DOCUMENT EXCERPT:
------------------------------------------------------------------------
# OHIO FROGGERS



## zachxbass (Apr 21, 2008)

Not sure if this is the best place to post or not, if not i'm sorry... I know there are several froggers in the colombus area but was wondering if there are any groups, events, etc... in the Dayton area. Also any good reptile/amphibian shops in the area? I've searched and can't find much except for the Colombus shows. Thanks for any info!


----------



## heyduke (Sep 19, 2006)

unfortunately there is not much outside of columbus or cleveland. it would be nice to find some people near where we live to set up a group or some type of social thing. as far as stores go there is not much around either. my suggestion would to not buy from a store anyways as most do not really care for them well. buying directly from breeders is the best way to go though shipping can be a little pricey if you cant find someone locally. anyways welcome
sean


----------



## SLEDDER23 (Mar 17, 2005)

It would be nice to see a meeting in Columbus. There are some good folks in Columbus, including our esteemed board owner/admin.


----------



## asilsdorf (Sep 7, 2005)

I'm up for a Columbus meeting!


----------



## zachxbass (Apr 21, 2008)
------------------------------------------------------------------------
INFORMATION PROVIDED:
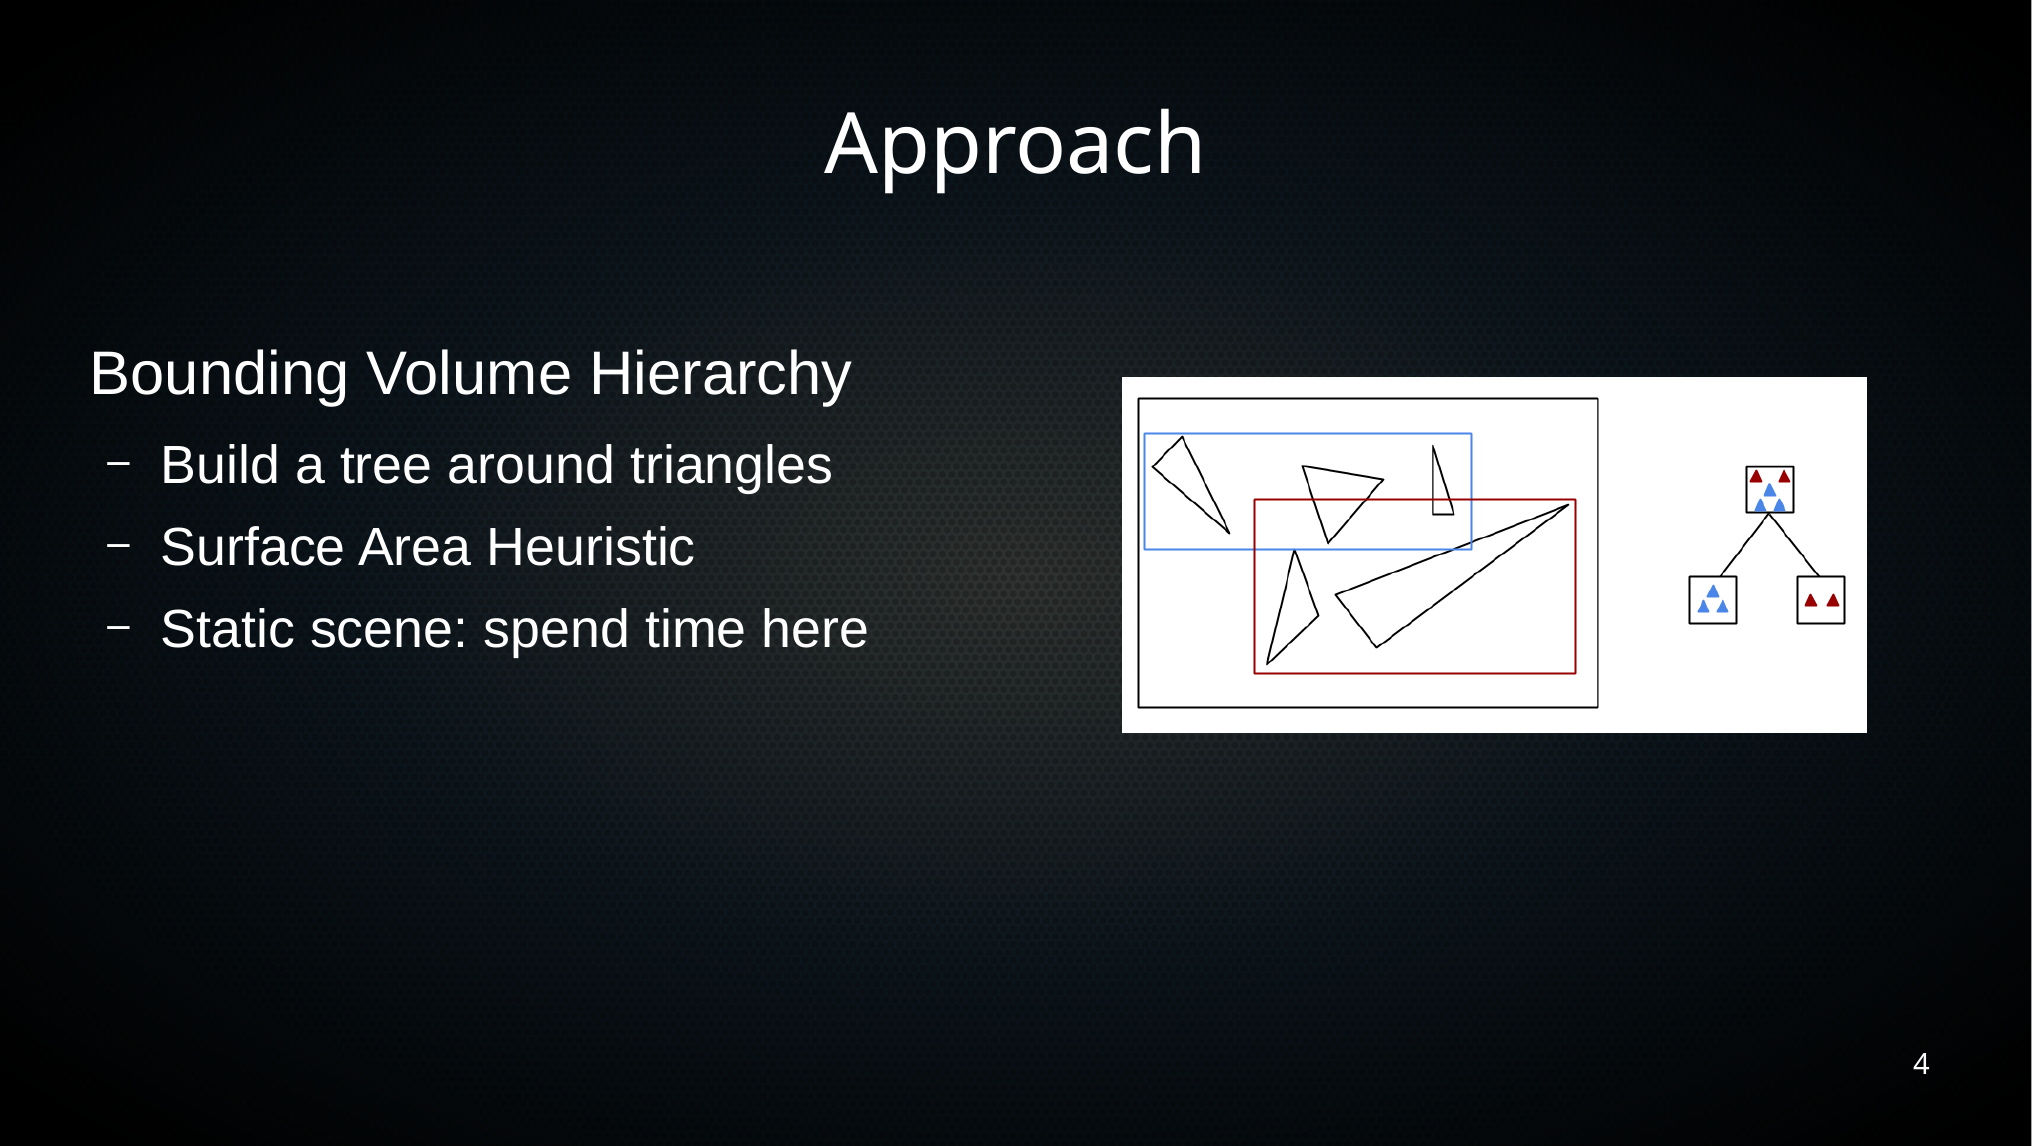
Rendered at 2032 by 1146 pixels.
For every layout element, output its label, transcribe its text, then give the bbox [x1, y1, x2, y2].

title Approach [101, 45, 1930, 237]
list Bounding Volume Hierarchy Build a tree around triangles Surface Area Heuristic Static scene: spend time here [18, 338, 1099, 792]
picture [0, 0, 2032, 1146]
------------------------------------------------------------------------
GOAL: Set down the entire Ohio froggers thread from above again, word for word and unchanged.

OUTPUT FOR THIS TASK:
# OHIO FROGGERS



## zachxbass (Apr 21, 2008)

Not sure if this is the best place to post or not, if not i'm sorry... I know there are several froggers in the colombus area but was wondering if there are any groups, events, etc... in the Dayton area. Also any good reptile/amphibian shops in the area? I've searched and can't find much except for the Colombus shows. Thanks for any info!


----------



## heyduke (Sep 19, 2006)

unfortunately there is not much outside of columbus or cleveland. it would be nice to find some people near where we live to set up a group or some type of social thing. as far as stores go there is not much around either. my suggestion would to not buy from a store anyways as most do not really care for them well. buying directly from breeders is the best way to go though shipping can be a little pricey if you cant find someone locally. anyways welcome
sean


----------



## SLEDDER23 (Mar 17, 2005)

It would be nice to see a meeting in Columbus. There are some good folks in Columbus, including our esteemed board owner/admin.


----------



## asilsdorf (Sep 7, 2005)

I'm up for a Columbus meeting!


----------



## zachxbass (Apr 21, 2008)